======== DATA EXTRACT ========

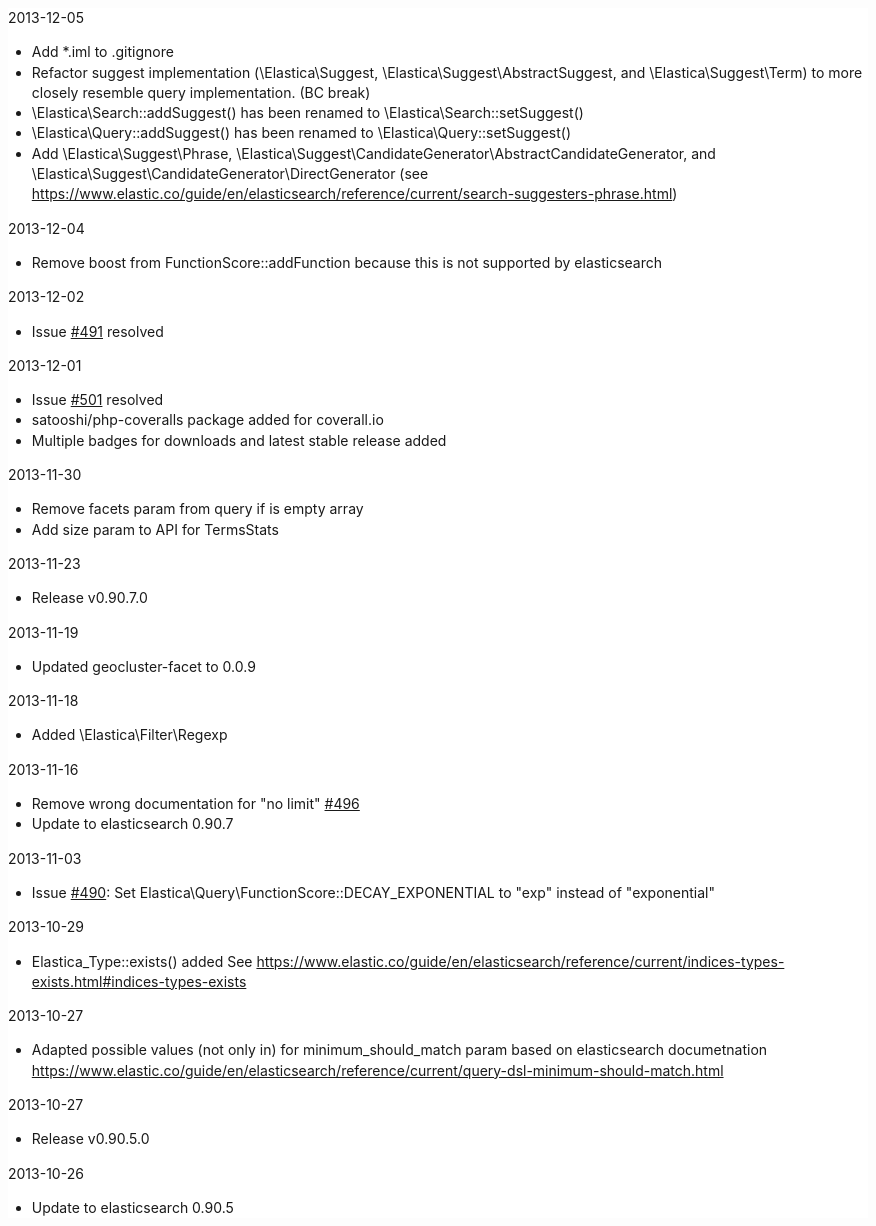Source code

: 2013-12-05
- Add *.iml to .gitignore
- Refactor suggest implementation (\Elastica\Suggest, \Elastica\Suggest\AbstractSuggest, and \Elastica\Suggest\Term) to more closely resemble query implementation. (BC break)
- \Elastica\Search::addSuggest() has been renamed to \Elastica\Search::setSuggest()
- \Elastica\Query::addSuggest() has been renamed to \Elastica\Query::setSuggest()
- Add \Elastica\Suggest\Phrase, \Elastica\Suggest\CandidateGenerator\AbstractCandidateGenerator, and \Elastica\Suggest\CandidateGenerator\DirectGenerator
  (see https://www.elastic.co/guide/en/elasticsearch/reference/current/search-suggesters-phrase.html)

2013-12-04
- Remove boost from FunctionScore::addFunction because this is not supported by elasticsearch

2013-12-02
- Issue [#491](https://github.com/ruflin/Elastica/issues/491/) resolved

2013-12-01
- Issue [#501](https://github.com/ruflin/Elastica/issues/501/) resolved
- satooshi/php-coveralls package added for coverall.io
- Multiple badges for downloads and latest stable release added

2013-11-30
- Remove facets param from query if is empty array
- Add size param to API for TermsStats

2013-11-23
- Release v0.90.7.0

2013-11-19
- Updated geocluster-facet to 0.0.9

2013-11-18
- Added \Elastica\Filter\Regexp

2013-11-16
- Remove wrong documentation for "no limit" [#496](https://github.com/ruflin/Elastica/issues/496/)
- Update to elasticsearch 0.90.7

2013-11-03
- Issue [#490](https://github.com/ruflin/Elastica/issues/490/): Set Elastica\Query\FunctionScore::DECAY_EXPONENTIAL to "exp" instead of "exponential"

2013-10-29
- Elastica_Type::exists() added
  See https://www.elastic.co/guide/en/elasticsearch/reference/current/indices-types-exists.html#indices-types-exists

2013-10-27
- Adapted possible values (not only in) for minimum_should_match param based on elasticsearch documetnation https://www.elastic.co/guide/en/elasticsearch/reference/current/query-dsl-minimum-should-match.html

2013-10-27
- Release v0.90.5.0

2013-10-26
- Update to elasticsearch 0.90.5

========
======== DATA EXTRACT ========

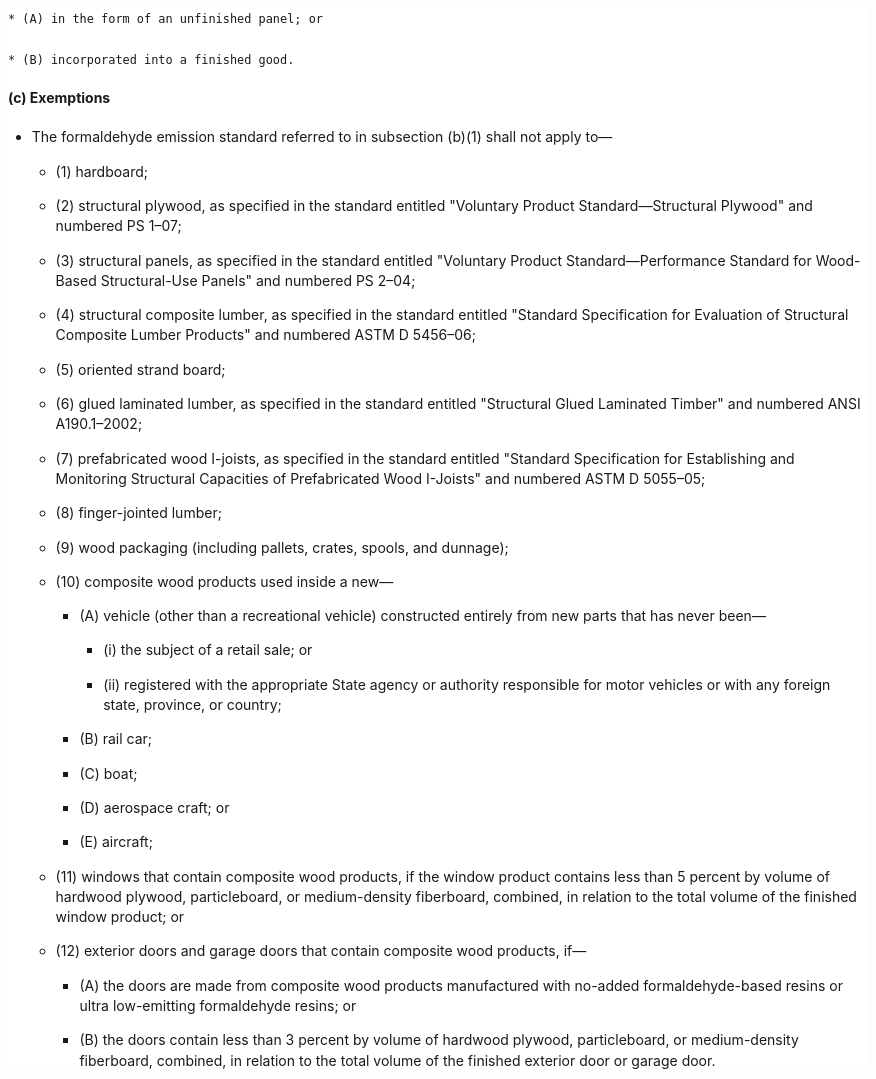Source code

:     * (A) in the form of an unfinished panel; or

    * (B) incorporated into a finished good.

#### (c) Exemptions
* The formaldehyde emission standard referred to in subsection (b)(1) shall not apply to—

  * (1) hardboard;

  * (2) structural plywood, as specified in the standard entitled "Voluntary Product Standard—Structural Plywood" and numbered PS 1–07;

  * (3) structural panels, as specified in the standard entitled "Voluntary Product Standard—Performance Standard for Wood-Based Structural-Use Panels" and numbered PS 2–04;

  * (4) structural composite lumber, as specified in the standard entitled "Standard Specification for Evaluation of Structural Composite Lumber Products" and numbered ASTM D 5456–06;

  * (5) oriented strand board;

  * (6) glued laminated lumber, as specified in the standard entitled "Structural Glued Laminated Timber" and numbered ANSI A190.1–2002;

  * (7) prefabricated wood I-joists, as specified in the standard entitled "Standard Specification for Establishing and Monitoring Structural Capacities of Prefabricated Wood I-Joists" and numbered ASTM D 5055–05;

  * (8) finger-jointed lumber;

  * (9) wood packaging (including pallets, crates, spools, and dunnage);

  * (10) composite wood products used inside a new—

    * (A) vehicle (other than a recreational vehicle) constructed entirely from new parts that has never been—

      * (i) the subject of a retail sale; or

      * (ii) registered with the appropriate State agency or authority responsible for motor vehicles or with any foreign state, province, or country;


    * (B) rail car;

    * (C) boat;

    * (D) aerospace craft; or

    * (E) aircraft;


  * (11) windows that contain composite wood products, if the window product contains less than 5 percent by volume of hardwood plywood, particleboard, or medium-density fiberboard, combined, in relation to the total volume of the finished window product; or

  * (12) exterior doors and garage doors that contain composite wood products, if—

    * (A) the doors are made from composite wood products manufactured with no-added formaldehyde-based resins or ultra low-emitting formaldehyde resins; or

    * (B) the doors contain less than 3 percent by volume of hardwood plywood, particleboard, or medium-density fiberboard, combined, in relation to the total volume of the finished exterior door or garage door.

========

◆ DIRECTIONS FOR THIS TASK
Each line of the data in which the string "renamed" appears needs to be copied.

◆ WRITTEN REPLY
- \Elastica\Search::addSuggest() has been renamed to \Elastica\Search::setSuggest()
- \Elastica\Query::addSuggest() has been renamed to \Elastica\Query::setSuggest()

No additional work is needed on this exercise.